- **Brief**: State how many lines of the records contain the string "난지천공원". Give only the number.

(Data drawn from a collection)
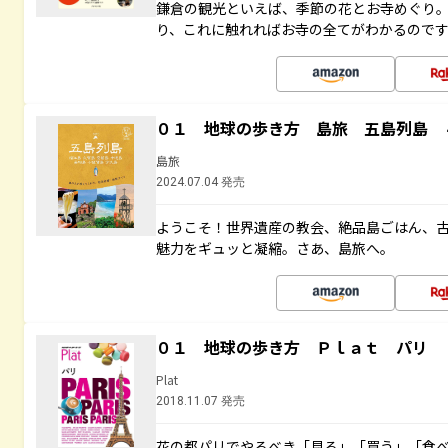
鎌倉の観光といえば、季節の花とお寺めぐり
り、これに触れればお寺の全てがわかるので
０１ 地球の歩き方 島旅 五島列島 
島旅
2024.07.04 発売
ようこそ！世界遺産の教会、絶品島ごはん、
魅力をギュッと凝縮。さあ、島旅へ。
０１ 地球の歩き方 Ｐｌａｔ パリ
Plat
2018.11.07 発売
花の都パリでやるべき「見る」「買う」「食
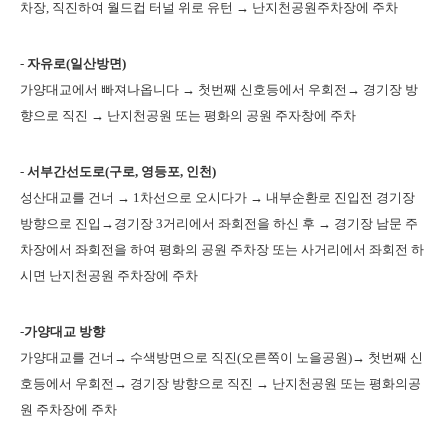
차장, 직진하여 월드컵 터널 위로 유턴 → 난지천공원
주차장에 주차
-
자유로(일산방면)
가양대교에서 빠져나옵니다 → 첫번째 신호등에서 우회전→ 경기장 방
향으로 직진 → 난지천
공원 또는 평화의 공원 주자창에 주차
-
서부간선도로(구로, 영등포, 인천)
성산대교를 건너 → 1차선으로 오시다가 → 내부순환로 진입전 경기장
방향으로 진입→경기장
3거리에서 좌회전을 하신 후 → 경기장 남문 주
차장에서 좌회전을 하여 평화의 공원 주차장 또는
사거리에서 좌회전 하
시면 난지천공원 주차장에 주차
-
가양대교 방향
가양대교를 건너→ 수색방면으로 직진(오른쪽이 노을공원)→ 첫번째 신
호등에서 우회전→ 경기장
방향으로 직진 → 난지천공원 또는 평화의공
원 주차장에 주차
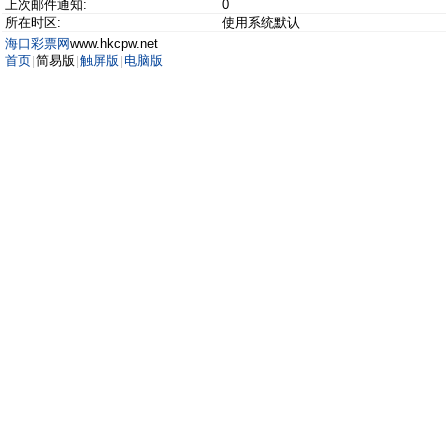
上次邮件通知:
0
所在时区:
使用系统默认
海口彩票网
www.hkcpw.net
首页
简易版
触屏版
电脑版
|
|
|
--
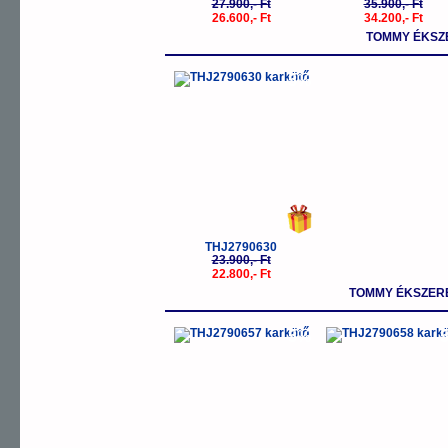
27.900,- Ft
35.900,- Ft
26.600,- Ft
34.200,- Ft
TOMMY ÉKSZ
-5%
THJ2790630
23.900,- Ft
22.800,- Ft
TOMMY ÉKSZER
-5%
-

- **Answer below**: 3